A lot of places didn't have open evenings pre-COVID, particularly at primary, so local reputation, walk-bys, comparison reports as linked earlier in the thread, and so on.
I would have loved virtual tours a couple of years ago, DD1 did a mid-year transfer in Y7 the only tour we got was about five minutes of seeing halls and the canteen - we obviously couldn't go into any room with kids in it - and we could only talk to the receptionist and deputy head (which could have been done by phone). My DS1 chose a KS4 college programme at 14 and tours were prospective students only, wrapped in as part of the taster day, so I could only go by what he said, the contact KS4 staff member, and facebook discussions with parents whose kids were in that and similar programmes (as colleges with KS4 programmes aren't included in data for KS4 alongside secondary schools so I could compare A-level results and similar with secondary schools with sixth forums, but not GCSEs or Progress 8).
Even with a full open evening, there can be limits. My DD2 went in Y7 this year, and her open evening was in part of the building this year's Y7s aren't using, in a temporary building so we can only see the 'final facilitise' in CGI, and it was too loud to actually talk to any staff members. I got far more information from the website and emailing.

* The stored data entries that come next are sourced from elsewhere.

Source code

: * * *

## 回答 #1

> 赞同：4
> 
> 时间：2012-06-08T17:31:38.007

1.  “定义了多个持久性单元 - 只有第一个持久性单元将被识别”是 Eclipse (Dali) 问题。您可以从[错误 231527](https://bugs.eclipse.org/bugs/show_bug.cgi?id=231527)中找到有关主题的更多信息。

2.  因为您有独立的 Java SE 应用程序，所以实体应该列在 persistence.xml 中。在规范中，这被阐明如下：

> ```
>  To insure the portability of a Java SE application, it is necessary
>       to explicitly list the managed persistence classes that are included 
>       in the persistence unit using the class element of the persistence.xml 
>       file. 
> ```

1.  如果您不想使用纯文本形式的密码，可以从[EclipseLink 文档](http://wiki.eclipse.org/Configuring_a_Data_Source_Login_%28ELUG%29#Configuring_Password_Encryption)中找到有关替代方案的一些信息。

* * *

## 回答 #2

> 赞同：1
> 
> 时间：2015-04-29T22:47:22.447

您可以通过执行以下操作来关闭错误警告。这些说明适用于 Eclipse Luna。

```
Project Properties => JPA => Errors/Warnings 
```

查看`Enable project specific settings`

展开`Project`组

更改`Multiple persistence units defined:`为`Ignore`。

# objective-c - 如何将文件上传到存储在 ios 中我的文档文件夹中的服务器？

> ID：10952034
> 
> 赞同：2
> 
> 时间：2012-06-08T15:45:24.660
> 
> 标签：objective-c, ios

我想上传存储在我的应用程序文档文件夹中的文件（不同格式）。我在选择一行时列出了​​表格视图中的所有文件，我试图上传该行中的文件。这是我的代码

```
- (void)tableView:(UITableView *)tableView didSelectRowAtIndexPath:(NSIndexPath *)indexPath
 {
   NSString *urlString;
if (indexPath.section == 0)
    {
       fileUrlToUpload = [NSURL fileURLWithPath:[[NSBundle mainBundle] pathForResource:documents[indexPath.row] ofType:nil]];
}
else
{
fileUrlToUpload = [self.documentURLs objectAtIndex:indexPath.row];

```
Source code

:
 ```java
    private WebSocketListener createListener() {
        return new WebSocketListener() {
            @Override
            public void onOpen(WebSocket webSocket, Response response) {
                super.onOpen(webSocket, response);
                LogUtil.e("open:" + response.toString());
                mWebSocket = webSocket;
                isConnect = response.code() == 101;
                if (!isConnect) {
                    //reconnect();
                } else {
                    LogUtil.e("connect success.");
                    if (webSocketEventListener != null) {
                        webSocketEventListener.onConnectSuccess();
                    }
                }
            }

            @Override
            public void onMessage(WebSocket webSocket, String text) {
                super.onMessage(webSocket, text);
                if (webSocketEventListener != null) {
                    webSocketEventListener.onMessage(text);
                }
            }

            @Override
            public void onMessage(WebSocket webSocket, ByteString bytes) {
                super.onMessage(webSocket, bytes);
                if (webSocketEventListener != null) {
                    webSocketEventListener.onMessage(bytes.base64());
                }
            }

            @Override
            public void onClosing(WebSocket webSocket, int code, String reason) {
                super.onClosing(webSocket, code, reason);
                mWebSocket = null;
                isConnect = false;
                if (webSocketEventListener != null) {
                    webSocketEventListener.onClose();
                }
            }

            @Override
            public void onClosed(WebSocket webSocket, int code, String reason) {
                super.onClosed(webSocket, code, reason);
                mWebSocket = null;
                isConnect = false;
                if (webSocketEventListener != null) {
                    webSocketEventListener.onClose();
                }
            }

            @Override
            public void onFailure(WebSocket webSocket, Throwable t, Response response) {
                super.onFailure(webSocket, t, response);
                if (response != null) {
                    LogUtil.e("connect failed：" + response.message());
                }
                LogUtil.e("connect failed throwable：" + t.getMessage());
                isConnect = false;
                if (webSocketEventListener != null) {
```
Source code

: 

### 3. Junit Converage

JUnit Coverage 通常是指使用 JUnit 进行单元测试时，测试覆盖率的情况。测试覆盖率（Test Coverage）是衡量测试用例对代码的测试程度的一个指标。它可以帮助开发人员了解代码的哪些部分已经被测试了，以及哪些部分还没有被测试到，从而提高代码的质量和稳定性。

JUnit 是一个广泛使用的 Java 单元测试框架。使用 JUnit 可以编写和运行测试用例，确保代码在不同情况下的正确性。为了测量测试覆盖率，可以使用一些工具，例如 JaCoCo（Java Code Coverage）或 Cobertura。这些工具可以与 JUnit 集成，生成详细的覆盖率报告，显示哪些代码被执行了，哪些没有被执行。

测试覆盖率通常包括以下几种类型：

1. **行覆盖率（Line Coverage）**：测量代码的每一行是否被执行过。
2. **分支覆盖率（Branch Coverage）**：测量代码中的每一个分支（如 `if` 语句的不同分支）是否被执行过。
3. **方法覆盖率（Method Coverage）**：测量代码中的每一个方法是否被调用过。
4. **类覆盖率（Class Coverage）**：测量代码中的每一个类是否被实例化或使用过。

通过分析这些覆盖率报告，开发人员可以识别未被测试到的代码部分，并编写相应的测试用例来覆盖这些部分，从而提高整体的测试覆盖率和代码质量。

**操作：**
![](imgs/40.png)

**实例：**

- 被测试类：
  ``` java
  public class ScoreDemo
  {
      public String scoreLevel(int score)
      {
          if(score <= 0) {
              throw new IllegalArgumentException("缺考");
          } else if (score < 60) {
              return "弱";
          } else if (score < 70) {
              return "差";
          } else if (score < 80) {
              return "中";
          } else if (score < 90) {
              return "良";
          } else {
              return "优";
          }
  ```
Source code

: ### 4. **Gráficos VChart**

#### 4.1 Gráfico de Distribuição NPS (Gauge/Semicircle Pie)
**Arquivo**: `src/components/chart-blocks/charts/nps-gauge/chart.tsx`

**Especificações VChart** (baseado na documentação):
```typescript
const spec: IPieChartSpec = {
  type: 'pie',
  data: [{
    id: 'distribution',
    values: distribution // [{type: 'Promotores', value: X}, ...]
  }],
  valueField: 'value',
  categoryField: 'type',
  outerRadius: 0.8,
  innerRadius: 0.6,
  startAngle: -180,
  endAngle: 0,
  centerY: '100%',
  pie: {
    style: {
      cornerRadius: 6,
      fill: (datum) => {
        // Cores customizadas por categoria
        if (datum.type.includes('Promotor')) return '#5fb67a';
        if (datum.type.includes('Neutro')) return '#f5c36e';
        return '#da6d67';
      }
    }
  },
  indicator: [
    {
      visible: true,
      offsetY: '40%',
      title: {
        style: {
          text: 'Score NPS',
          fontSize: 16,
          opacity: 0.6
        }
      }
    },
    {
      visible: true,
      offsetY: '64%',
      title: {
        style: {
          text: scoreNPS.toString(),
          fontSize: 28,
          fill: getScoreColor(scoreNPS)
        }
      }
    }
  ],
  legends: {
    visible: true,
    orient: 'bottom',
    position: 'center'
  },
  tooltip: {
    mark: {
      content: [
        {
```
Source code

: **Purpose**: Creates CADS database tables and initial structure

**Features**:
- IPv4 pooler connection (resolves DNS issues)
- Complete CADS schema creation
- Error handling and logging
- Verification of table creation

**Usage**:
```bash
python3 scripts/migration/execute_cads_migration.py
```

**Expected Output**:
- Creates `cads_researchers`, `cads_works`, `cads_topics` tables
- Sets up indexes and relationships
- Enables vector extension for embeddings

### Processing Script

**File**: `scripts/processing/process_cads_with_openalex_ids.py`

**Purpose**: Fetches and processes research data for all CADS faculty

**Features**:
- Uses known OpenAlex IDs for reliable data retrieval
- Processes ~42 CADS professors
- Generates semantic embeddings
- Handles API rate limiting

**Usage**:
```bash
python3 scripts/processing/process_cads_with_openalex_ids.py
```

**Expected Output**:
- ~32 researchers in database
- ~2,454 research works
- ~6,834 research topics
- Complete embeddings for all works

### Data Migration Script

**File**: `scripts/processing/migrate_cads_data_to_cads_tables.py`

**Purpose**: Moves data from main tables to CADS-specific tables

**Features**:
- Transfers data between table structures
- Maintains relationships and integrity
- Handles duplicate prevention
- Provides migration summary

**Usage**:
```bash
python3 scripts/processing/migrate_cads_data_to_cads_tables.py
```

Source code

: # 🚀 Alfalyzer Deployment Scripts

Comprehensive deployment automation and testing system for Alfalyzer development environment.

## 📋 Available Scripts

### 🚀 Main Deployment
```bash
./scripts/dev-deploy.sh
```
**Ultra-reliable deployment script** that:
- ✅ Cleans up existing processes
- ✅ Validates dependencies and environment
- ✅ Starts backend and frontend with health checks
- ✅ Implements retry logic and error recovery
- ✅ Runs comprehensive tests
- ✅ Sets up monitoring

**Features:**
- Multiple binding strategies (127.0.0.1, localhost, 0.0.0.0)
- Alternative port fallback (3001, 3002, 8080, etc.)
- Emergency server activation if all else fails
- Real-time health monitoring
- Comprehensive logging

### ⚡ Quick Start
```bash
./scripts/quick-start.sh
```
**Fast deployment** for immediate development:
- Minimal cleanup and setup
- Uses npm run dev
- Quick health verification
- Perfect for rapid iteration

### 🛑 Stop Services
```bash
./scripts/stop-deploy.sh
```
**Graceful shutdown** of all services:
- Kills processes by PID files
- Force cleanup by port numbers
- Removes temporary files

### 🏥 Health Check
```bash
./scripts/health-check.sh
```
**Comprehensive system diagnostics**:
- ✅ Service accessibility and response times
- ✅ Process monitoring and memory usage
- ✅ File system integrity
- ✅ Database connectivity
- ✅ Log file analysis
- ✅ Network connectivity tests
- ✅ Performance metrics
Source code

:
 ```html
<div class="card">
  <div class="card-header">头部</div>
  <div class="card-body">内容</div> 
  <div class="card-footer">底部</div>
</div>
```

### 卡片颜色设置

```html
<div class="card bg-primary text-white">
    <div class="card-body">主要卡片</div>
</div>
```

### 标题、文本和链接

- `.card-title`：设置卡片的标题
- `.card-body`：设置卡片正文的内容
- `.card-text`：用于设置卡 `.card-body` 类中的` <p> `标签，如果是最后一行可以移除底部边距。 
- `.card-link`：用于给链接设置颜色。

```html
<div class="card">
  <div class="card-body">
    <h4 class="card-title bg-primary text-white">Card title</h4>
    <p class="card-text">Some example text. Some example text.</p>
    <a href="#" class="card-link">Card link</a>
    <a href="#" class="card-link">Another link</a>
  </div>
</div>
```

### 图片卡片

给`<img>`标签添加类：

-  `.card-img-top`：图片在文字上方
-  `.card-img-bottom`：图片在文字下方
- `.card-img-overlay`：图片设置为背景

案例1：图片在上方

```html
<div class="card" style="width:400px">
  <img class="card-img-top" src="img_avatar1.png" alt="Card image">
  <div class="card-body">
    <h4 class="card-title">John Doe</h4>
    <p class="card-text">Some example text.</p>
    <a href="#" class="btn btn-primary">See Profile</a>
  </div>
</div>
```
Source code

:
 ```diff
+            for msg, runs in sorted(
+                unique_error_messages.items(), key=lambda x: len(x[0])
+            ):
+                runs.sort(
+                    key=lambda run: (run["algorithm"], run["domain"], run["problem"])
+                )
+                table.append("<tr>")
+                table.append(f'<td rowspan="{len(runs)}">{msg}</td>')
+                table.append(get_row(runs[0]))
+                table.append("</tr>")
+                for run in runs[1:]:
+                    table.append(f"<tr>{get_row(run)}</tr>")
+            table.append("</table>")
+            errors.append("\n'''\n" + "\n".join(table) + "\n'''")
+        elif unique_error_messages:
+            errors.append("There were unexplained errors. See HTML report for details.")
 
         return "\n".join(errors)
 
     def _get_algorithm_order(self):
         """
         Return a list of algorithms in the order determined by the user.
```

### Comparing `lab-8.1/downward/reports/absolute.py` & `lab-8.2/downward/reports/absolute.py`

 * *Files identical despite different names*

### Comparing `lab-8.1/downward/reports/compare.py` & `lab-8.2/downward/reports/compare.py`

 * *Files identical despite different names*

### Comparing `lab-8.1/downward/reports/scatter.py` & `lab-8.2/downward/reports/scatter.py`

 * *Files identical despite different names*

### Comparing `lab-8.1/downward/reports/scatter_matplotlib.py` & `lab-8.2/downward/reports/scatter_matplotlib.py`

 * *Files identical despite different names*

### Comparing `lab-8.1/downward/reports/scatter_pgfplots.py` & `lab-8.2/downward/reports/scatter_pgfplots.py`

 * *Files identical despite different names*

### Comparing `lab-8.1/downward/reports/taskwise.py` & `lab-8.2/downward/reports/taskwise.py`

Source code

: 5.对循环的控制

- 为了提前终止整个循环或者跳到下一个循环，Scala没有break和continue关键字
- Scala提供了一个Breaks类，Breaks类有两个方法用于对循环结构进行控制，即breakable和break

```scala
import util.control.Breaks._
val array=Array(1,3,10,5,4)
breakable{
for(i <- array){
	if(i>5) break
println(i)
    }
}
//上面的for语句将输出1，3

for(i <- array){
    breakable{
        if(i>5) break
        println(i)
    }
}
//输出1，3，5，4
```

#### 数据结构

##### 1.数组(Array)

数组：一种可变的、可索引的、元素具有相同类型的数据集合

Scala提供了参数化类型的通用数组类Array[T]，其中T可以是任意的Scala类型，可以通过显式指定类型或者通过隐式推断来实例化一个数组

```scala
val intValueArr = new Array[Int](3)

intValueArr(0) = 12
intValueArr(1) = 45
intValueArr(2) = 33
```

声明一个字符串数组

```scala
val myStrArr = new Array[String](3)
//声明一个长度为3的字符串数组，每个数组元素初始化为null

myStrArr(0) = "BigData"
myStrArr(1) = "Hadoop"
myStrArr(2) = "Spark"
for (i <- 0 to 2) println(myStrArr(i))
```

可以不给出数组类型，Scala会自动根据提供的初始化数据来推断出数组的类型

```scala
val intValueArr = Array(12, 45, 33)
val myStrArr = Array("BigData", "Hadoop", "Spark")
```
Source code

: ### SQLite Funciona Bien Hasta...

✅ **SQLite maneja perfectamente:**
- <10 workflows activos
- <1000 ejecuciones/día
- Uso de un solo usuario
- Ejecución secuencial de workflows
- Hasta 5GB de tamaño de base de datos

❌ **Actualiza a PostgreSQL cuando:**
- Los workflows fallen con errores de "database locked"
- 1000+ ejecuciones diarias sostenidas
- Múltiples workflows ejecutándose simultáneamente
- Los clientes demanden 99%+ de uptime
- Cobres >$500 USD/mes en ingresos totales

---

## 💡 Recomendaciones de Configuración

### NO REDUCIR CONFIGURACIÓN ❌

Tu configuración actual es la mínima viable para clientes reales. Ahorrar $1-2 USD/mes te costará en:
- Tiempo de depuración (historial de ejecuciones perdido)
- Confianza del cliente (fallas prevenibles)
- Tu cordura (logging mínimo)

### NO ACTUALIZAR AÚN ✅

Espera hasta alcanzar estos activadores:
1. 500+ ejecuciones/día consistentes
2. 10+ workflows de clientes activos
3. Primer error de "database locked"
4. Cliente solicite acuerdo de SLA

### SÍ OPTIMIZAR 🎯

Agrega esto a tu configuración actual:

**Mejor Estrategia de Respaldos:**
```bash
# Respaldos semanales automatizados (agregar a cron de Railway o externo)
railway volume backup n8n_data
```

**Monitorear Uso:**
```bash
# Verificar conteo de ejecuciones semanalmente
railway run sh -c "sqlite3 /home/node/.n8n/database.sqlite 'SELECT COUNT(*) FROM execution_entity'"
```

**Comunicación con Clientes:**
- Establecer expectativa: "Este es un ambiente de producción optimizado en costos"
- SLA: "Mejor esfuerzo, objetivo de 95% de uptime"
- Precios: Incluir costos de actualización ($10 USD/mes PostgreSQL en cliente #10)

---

I home educate for at least primary. I think it can be an excellent choice, but it has its share of risks as well just as any school no matter how it's chosen. As difficult and postcode lottery it is to get SEN help in schools, it's even harder to get any sort of diagnosis or support without it - we're often just left on our own even when it's flagged as an issue by a HCP, home education groups are like trying to herd cats - stability at home is greatly achieved, but not in an home ed social setting - and very very few of them are running right now so isolation is an even bigger concern than usual though if your DD can continue on at the childminder that can be eased, and as others said, the costs and challenges are all on a home educator's shoulders.
Home educating can be lovely, I wouldn't change it most days. Having done both the home ed and the school-at-home-lockdown version, they're overlapping but still very different kettles of fish and right now, my 8-year-old struggles some days as he's essentially in the same lockdown his siblings were in back in June. We can out, but nothing he was doing before March has reopened. It's hard on him and a lot of other home educated kids I know right now.
If the reason to home educate is because reading about schools in COVID is depressing, well, some of the stuff coming out of home education communities right now isn't really that much better. It's a hard time for everyone. A reception age child who can continue on as they are may get some benefits, but every option has some risks.